Authorities are not amused
Facial recognition utilized by protestors around the world to identify police
 

Portland’s ban on the use of facial recognition technology does not apply to individuals, which is why Christopher Howell has been allowed to continue identifying police officers in the city who do not publicly identify themselves with biometrics, the New York Times reports.

Thirty-five congressional Democrats wrote letters to federal agencies earlier this year calling for surveillance technologies being used against protestors, including facial recognition, to be reeled in. More recently, three members of congress have joined with the Electronic Frontier Foundation (EFF) in addressing a letter to the Privacy and Civil Liberties Oversight Board (PCLOB) urging it to investigate the surveillance of protestors by federal agencies.

Howell says he began working on the project after being tear-gassed in June. He used Google’s TensorFlow with images of police gathered from news articles and social media. His public records request for police officer’s names and personnel numbers was rejected. The tool can identify about 20 percent of Portland police, according to the report.

A public information officer with the Portland Police Bureau said that police had switched from name tags to personnel numbers during the protests to prevent them from being doxxed.

The Times also reported in 2019 on a Hong Kong protestor who developed a program to identify police officers from photos of them online, before being arrested. A Belarussian ex-patriot living in America has also posted a video to YouTube showing how facial recognition can be used to digitally unmask police accused of violence against protestors in Belarus.

In France, artist Paolo Cirio had planned an exhibit called ‘Capture’ with what Index on Censorship describes as publicly-sourced photographs of the faces of 4,000 French police. Cirio said the exhibit was the first step in developing a facial recognition app, though he has come out firmly against the technology.
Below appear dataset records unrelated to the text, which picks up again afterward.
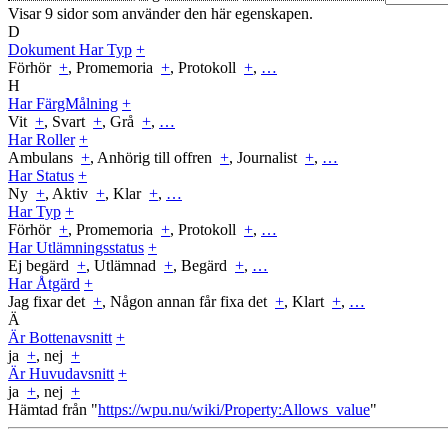
Visar 9 sidor som använder den här egenskapen.
D
Dokument Har Typ
+
Förhör
+
, Promemoria
+
, Protokoll
+
,
…
H
Har FärgMålning
+
Vit
+
, Svart
+
, Grå
+
,
…
Har Roller
+
Ambulans
+
, Anhörig till offren
+
, Journalist
+
,
…
Har Status
+
Ny
+
, Aktiv
+
, Klar
+
,
…
Har Typ
+
Förhör
+
, Promemoria
+
, Protokoll
+
,
…
Har Utlämningsstatus
+
Ej begärd
+
, Utlämnad
+
, Begärd
+
,
…
Har Åtgärd
+
Jag fixar det
+
, Någon annan får fixa det
+
, Klart
+
,
…
Ä
Är Bottenavsnitt
+
ja
+
, nej
+
Är Huvudavsnitt
+
ja
+
, nej
+
Hämtad från "
https://wpu.nu/wiki/Property:Allows_value
"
“I have stated many times that I have done it even to protect their privacy and to show that [facial recognition] is a potential danger to them,” Cirio explained, per Index on Censorship. “It’s dangerous for everyone even for the police.”

France’s Minister of the Interior Gérald Darmanin said in a Tweet that the planned exhibit was “unbearable pillorying of women and men who risk their lives to protect us,” and threatened legal action if it was not cancelled.
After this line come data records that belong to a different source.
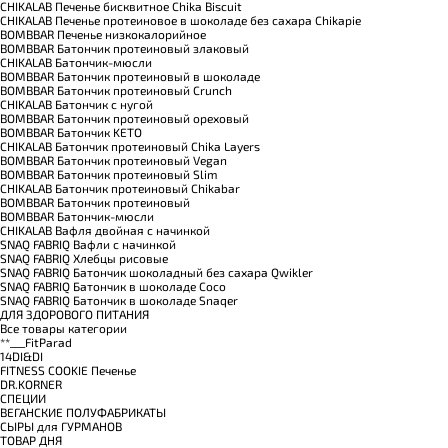
CHIKALAB Печенье бисквитное Chika Biscuit
CHIKALAB Печенье протеиновое в шоколаде без сахара Chikapie
BOMBBAR Печенье низкокалорийное
BOMBBAR Батончик протеиновый злаковый
CHIKALAB Батончик-мюсли
BOMBBAR Батончик протеиновый в шоколаде
BOMBBAR Батончик протеиновый Crunch
CHIKALAB Батончик с нугой
BOMBBAR Батончик протеиновый ореховый
BOMBBAR Батончик KETO
CHIKALAB Батончик протеиновый Chika Layers
BOMBBAR Батончик протеиновый Vegan
BOMBBAR Батончик протеиновый Slim
CHIKALAB Батончик протеиновый Chikabar
BOMBBAR Батончик протеиновый
BOMBBAR Батончик-мюсли
CHIKALAB Вафля двойная с начинкой
SNAQ FABRIQ Вафли с начинкой
SNAQ FABRIQ Хлебцы рисовые
SNAQ FABRIQ Батончик шоколадный без сахара Qwikler
SNAQ FABRIQ Батончик в шоколаде Coco
SNAQ FABRIQ Батончик в шоколаде Snaqer
ДЛЯ ЗДОРОВОГО ПИТАНИЯ
Все товары категории
**___FitParad
14DI&DI
FITNESS COOKIE Печенье
DR.KORNER
СПЕЦИИ
ВЕГАНСКИЕ ПОЛУФАБРИКАТЫ
СЫРЫ для ГУРМАНОВ
TОВАР ДНЯ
Cirio says there was no risk to the officers’ privacy, and though he has created a separate platform online to crowdsource the names of the police officers, no identifying information would have appeared alongside the photographs in the exhibit. The goal of the exhibit was to highlight the asymmetry of power in law enforcement use of face biometrics by turning the same technology as is used on protestors to identifying law enforcement officers attempting to hide their identity.
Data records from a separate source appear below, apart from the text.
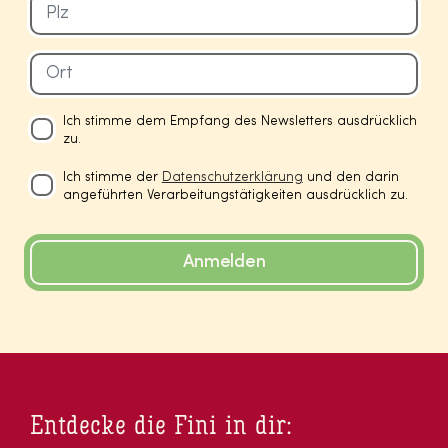
Ich stimme dem Empfang des Newsletters ausdrücklich
zu.
Ich stimme der
Datenschutzerklärung
und den darin
angeführten Verarbeitungstätigkeiten ausdrücklich zu.
Anmelden
Entdecke die Fini in dir: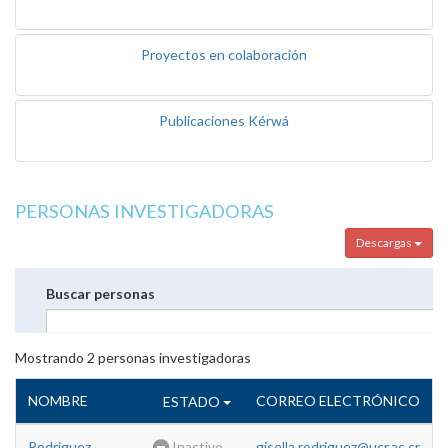
Proyectos en colaboración
Publicaciones Kérwá
PERSONAS INVESTIGADORAS
Descargas
Buscar personas
Mostrando
2
personas investigadoras
NOMBRE
CORREO ELECTRÓNICO
ESTADO
Rodriguez
Inactivo
gisella.rodriguez@ucr.ac.cr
The Index on Censorship article describes the dispute over why the exhibition was cancelled.

The episode is somewhat reminiscent of the concerns expressed by the FBI about people using smart home devices like Ring doorbells to “covertly monitor law enforcement activity,” as the BBC reports.

A technical analysis bulletin on the issue was discovered as part of the BlueLeaks document trove reported by The Intercept.

Ring doorbells have been subsidized by taxpayers for distribution by police in some U.S. jurisdictions to increase the surveillance capabilities of police departments.